> **Instructions for the task**: Write every line below out again, exactly as given, but leave out the pictures.
══════
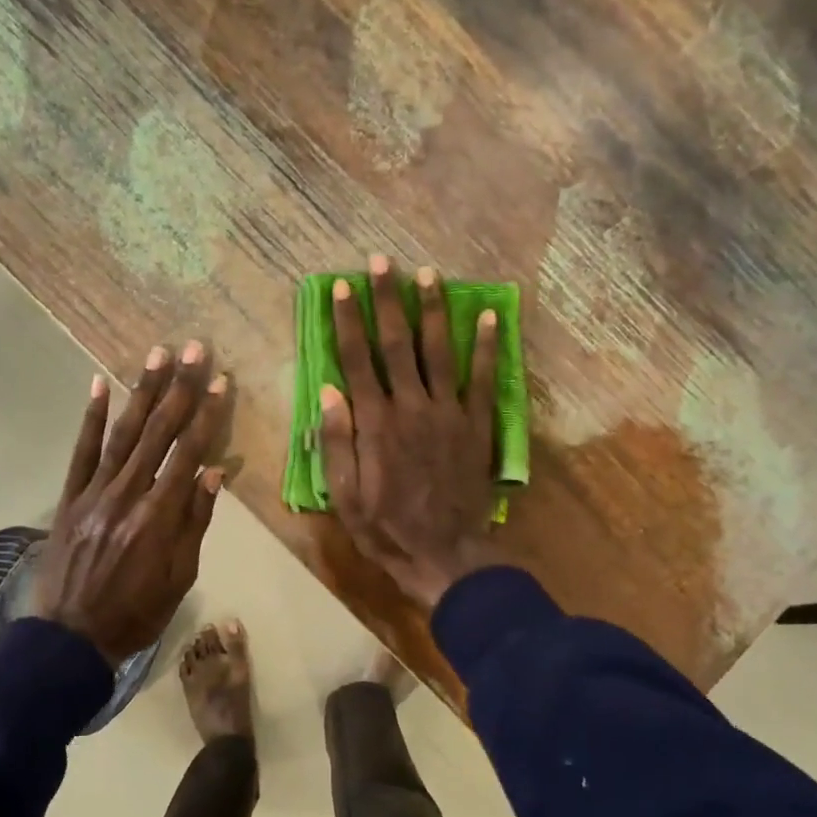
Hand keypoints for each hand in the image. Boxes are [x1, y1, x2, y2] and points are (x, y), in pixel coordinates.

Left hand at [31, 341, 228, 665]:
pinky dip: (92, 418)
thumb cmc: (136, 613)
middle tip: (193, 348)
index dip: (206, 415)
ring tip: (156, 354)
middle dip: (178, 388)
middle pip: (158, 433)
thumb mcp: (179, 577)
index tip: (220, 380)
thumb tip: (215, 471)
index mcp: (159, 517)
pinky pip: (81, 452)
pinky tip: (100, 384)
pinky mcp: (70, 498)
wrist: (70, 639)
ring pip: (122, 434)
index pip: (188, 454)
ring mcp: (94, 493)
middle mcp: (127, 495)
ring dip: (141, 391)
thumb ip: (196, 521)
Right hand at [319, 256, 501, 612]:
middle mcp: (412, 407)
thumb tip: (328, 392)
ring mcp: (449, 413)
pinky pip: (483, 379)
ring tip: (428, 274)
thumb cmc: (387, 528)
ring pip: (439, 351)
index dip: (347, 322)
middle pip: (398, 344)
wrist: (445, 554)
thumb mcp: (345, 496)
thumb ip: (337, 443)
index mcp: (376, 423)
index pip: (357, 361)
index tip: (341, 288)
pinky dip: (486, 347)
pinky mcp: (477, 426)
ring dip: (433, 311)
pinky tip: (488, 317)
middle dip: (388, 300)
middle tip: (382, 263)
══════
> **Exercise answer**:
Hand keypoints for each hand in the image. Boxes are [x1, y1, x2, y2] and points are (x, y), in pixel coordinates.

Left hand at [31, 341, 228, 665]:
pinky dip: (92, 418)
thumb cmc: (136, 613)
middle tip: (193, 348)
index dip: (206, 415)
ring tip: (156, 354)
middle dip: (178, 388)
middle pip: (158, 433)
thumb mcp: (179, 577)
index tip: (220, 380)
thumb tip: (215, 471)
index mcp: (159, 517)
pinky pip: (81, 452)
pinky tip: (100, 384)
pinky mcp: (70, 498)
wrist: (70, 639)
ring pip: (122, 434)
index pip: (188, 454)
ring mcp: (94, 493)
middle mcp: (127, 495)
ring dip: (141, 391)
thumb ip: (196, 521)
Right hand at [319, 256, 501, 612]:
middle mcp: (412, 407)
thumb tip: (328, 392)
ring mcp: (449, 413)
pinky pip: (483, 379)
ring tip: (428, 274)
thumb cmc: (387, 528)
ring pip: (439, 351)
index dip: (347, 322)
middle pip: (398, 344)
wrist: (445, 554)
thumb mcp: (345, 496)
thumb ip: (337, 443)
index mcp: (376, 423)
index pip: (357, 361)
index tip: (341, 288)
pinky dip: (486, 347)
pinky mcp: (477, 426)
ring dip: (433, 311)
pinky tip: (488, 317)
middle dip: (388, 300)
middle tip: (382, 263)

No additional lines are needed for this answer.